2. Primary treatment
The purpose of primary treatment (primary sedimentation or primary clarification) is to remove settle able organic and floatable solids. Normally, each primary clarification unit can be expected to remove 90 to 95% settle able solids, 40 to 60% TSS, and 25 to 35% BOD. Primary treatment reduces the velocity of the wastewater through a clarifier to approximately 1 to 2 ft/min, so that settling and floatation can take place. Slowing the flow enhances removal of suspended solids in wastewater. Primary settling tanks remove floated grease and scum, remove the settled sludge solids, Floating material (mostly grease and oil) is collected by a surface skimmer
3. Secondary treatment
Secondary treatment refers to those treatment processes that use biological processes to convert dissolved, suspended, and colloidal organic wastes to more stable solids that can either be removed by settling or discharged to the environment without causing harm. There are three commonly used approaches, and all take advantage of the ability of microorganisms to convert organic wastes (via biological treatment) into stabilized, low-energy compounds. The trickling filter (a bed of coarse media, usually rocks or plastic, covered with microorganisms ) and the activated sludge process, sequentially follow normal primary treatment.

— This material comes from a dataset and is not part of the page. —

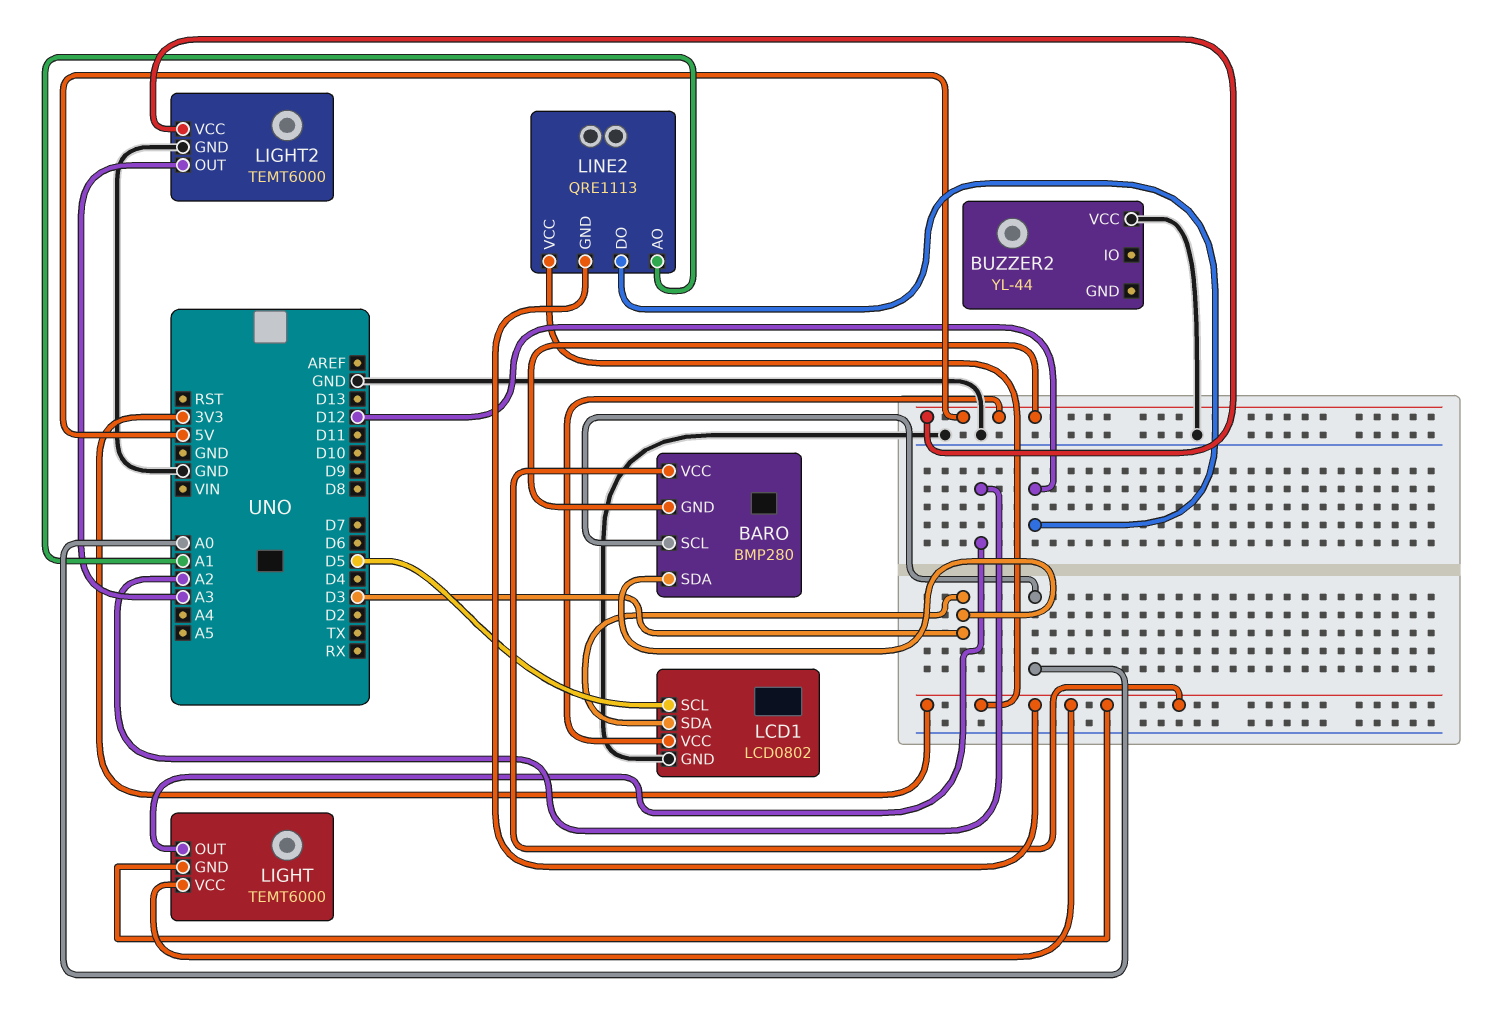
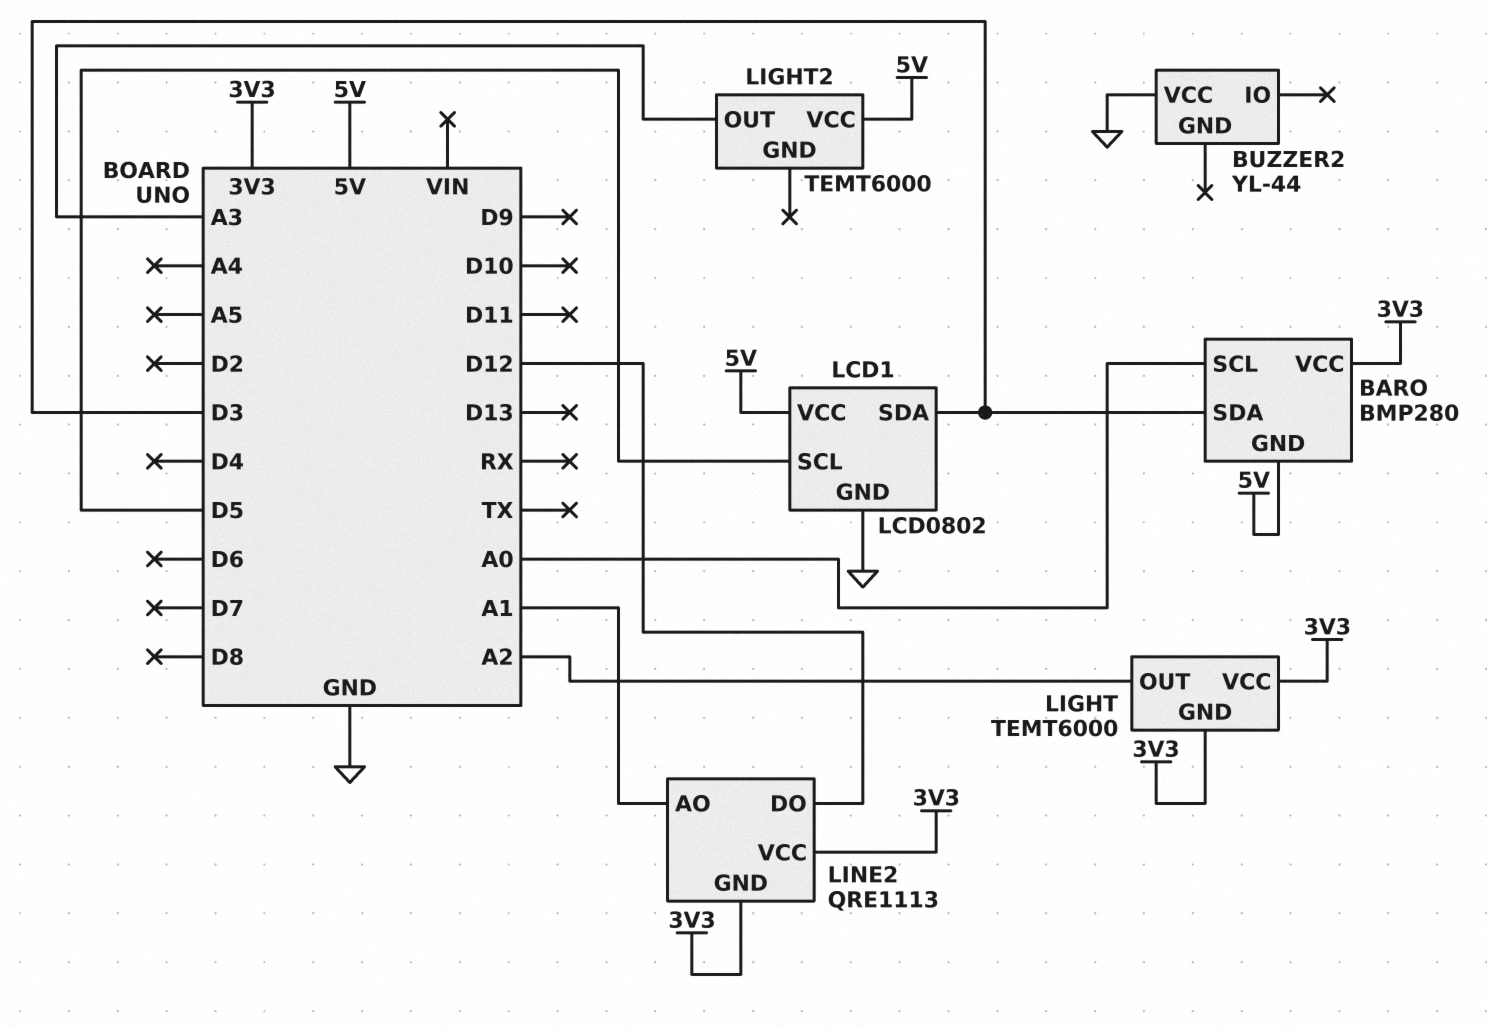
LIGHT2 pin GND: GND -> none

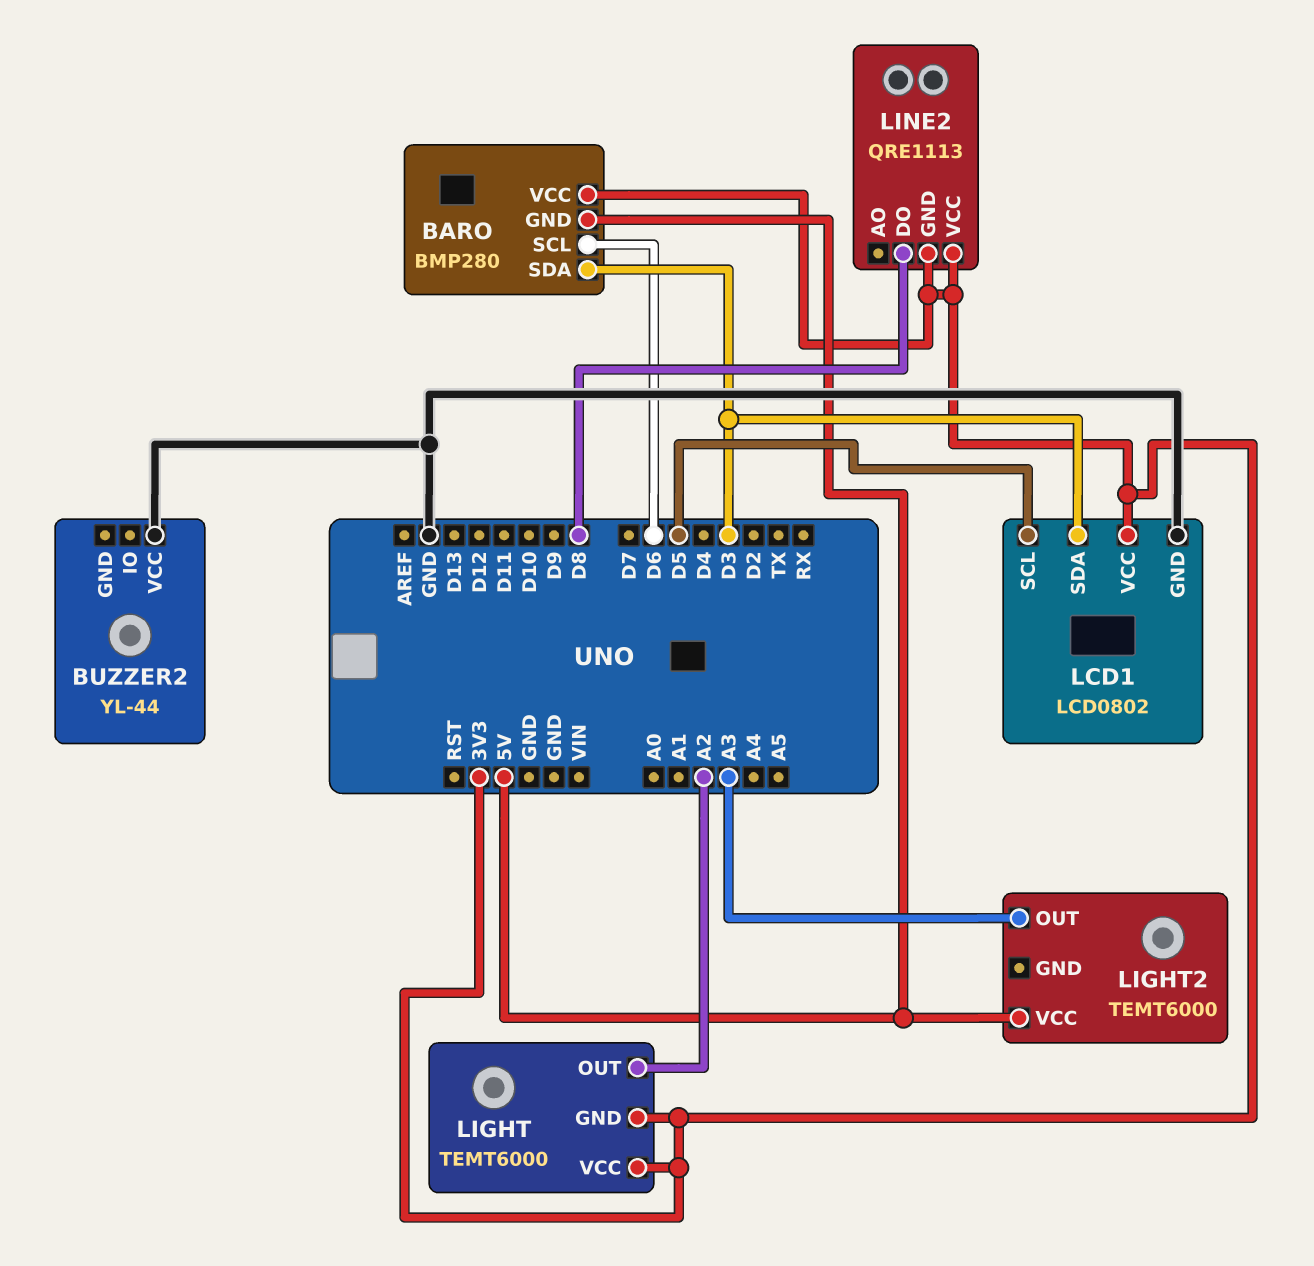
BARO pin SCL: A0 -> D6
LCD1 pin VCC: 5V -> 3V3
LINE2 pin AO: A1 -> none
LINE2 pin DO: D12 -> D8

The third, ponds (oxidation ponds or lagoons), can provide equivalent results without preliminary treatment.
4. Disinfection
Removes microorganisms to eliminate or reduce the possibility of disease when the flow is discharged. Like drinking water, liquid wastewater effluent is disinfected. Unlike drinking water, wastewater effluent is disinfected not to directly (direct end-of-pipe connection) protects a drinking water supply, but instead is treated to protect public health in general. This is particularly important when the secondary effluent is discharged into a body of water used for swimming or for a downstream water supply.